WHAT THE TASK REQUIRES: When the line containing "## 0.1.8-next.2" is found in the data below, copy it and each line after it through the line containing "- @backstage/plugin-catalog-backend@1.32.0-next.1", exactly and with no others.

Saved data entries
--- START ---

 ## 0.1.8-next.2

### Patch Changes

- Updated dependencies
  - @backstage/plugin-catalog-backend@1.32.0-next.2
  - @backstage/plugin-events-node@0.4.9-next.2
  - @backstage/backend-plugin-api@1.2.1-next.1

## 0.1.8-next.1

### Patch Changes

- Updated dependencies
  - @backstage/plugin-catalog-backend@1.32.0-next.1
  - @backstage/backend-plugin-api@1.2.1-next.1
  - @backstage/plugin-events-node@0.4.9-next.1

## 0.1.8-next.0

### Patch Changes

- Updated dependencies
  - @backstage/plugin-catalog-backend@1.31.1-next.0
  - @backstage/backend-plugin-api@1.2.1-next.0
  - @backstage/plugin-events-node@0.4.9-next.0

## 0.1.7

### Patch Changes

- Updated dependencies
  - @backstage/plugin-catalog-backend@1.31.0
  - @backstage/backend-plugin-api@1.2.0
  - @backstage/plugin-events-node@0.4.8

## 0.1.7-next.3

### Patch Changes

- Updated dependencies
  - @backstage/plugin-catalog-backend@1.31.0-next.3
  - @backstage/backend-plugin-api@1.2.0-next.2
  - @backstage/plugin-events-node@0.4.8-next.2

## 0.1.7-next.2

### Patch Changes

--- END ---
--- START ---

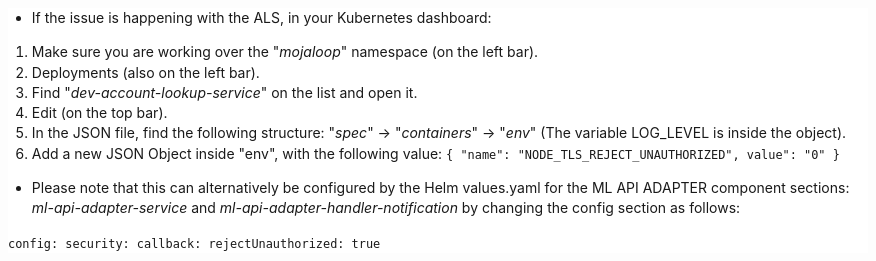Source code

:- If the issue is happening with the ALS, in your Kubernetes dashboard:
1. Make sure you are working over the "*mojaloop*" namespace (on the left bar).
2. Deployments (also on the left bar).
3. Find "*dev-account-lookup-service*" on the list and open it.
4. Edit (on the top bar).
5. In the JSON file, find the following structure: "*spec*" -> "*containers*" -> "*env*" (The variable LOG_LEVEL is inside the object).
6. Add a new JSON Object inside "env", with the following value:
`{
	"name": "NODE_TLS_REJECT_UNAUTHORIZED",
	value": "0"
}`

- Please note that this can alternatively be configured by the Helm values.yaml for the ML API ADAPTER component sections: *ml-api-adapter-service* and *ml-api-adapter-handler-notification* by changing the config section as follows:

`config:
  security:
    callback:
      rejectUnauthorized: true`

--- END ---
--- START ---

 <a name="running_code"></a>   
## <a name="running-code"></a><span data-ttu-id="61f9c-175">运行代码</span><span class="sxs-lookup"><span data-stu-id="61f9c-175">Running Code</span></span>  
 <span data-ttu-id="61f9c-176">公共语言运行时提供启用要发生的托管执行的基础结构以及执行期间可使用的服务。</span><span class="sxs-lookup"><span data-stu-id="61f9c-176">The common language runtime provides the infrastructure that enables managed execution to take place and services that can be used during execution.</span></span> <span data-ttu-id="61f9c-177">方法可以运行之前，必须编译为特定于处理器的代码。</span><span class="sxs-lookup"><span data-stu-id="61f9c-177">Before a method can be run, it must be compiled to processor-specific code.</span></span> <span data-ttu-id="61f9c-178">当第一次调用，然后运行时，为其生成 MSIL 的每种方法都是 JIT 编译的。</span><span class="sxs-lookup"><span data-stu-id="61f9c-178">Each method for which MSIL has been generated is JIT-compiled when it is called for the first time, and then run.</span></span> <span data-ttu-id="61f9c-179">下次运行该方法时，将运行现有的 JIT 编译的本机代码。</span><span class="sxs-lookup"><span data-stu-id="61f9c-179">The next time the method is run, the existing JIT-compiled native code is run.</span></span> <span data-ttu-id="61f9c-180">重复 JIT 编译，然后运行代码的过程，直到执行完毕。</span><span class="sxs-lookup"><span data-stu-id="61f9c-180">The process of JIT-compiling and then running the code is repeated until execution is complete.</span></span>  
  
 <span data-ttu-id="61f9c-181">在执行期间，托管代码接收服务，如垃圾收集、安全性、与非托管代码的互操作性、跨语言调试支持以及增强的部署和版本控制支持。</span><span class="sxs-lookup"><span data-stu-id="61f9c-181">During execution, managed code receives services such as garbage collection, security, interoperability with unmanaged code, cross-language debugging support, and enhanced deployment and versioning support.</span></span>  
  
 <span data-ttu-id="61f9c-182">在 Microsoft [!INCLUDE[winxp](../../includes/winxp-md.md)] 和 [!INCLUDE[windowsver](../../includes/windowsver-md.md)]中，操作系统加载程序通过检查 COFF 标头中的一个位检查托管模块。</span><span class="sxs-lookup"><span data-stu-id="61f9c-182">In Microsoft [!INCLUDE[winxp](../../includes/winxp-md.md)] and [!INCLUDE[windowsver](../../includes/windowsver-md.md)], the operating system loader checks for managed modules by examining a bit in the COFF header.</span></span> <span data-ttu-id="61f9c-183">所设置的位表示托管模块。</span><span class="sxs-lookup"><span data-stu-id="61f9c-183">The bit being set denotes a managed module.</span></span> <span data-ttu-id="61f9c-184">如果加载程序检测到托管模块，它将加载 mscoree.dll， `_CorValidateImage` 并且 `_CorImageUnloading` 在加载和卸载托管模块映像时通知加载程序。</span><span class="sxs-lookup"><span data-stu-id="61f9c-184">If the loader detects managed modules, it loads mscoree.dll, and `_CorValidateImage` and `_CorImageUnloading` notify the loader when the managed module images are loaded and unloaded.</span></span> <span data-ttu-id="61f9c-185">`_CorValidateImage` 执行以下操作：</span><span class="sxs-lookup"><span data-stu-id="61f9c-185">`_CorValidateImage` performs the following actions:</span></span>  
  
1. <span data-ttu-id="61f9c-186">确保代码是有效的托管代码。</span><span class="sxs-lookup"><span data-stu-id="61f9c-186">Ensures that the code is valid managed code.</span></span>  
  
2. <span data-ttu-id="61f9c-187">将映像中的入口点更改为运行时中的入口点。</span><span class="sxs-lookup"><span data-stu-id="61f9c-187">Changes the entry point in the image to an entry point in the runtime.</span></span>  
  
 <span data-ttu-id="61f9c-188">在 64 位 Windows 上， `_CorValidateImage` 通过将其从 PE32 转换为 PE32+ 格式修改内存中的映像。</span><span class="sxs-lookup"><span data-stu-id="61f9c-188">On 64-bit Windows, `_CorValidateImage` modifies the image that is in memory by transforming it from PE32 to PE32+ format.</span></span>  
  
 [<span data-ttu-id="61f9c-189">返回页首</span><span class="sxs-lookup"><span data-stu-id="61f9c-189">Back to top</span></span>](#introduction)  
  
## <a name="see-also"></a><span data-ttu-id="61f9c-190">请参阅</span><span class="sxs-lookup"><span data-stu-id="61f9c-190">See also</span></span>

--- END ---

TASK RESPONSE:
 ## 0.1.8-next.2

### Patch Changes

- Updated dependencies
  - @backstage/plugin-catalog-backend@1.32.0-next.2
  - @backstage/plugin-events-node@0.4.9-next.2
  - @backstage/backend-plugin-api@1.2.1-next.1

## 0.1.8-next.1

### Patch Changes

- Updated dependencies
  - @backstage/plugin-catalog-backend@1.32.0-next.1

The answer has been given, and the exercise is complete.